Ken recognized him instantly. The messy hair, the sharp nose, the look of utter disorientation. It was Rick Grimes.

Rick didn't see Ken at first. He collapsed to his knees, gasping for air, looking at the "Dead Inside" doors with the same horror Ken was currently feeling.

Ken took a step forward, his combat training overriding his shock. Rick looked like he was about to pass out, and in this world—if this really was this world—being unconscious on the floor was a death sentence.

"Hey!" Ken called out, hurrying over.

Rick's head snapped up. He squinted, his blue eyes trying to find Ken in the dim light. "Water..." he rasped. "Please..."

Ken reached him and knelt down, putting a firm hand on Rick's shoulder. Even though he was in an eighteen-year-old's body, the way he held himself—the posture, the grip—was all Marine.

"I got you, buddy. Take it easy," Ken said. He looked at Rick, then back at the chained doors. The wood was beginning to creak. Something on the other side was pushing. Dozens of pale, grey fingers were poking through the gap between the doors, wiggling hungrily.

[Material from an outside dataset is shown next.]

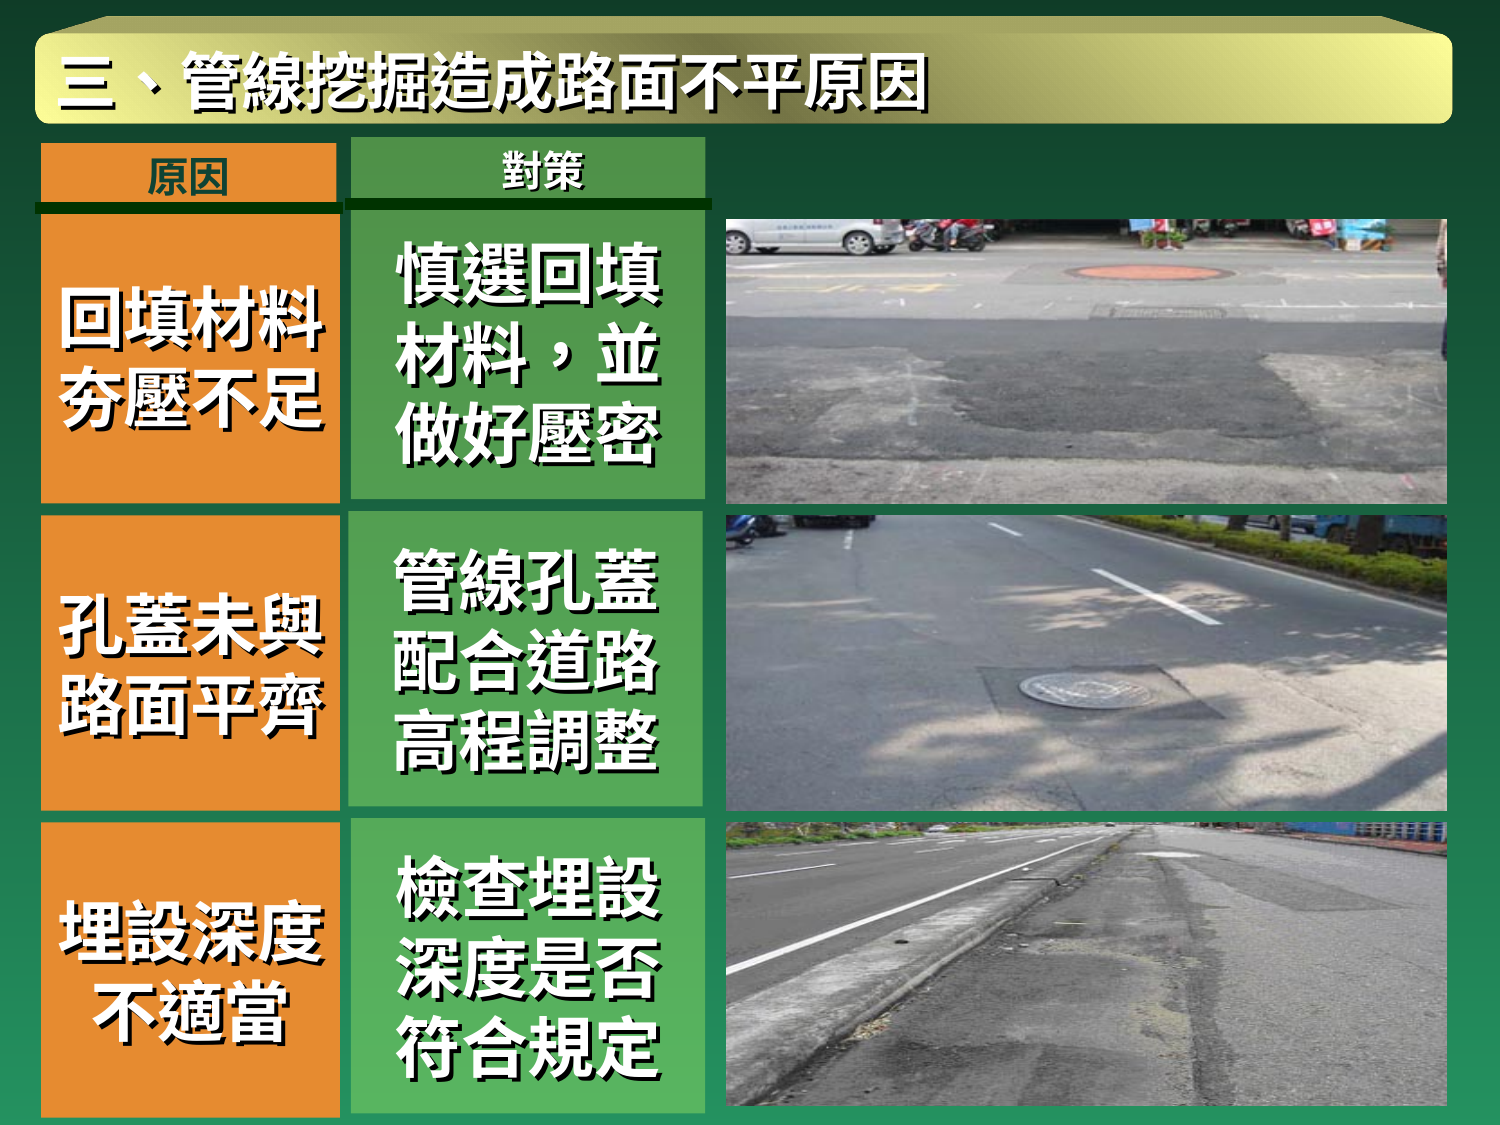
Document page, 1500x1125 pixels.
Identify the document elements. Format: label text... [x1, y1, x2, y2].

The reality hit Ken like a physical blow. He wasn't in Savannah. He wasn't twenty-eight. He was in Cynthiana, Kentucky—or maybe Atlanta—and the world had ended while he was asleep. He was a skinny teenager with the mind of a combat vet, trapped in a nightmare he'd only ever watched from the safety of a recliner.

"My name is Ken," he said, his grey eyes locking onto Rick's. "I'm going to get you out of here. But we have to move. Now."

Rick looked at him, confused by the authority in the kid's voice. "Where... where is everyone?"

Ken looked at the grasping fingers behind the door and then down the dark, blood-stained hallway. He felt a strange, terrifying spark of adrenaline. He was broken no longer. He was young, he was fast, and he knew exactly what was coming.

"They're gone, Rick," Ken said, hauling the deputy to his feet. "It's just us now."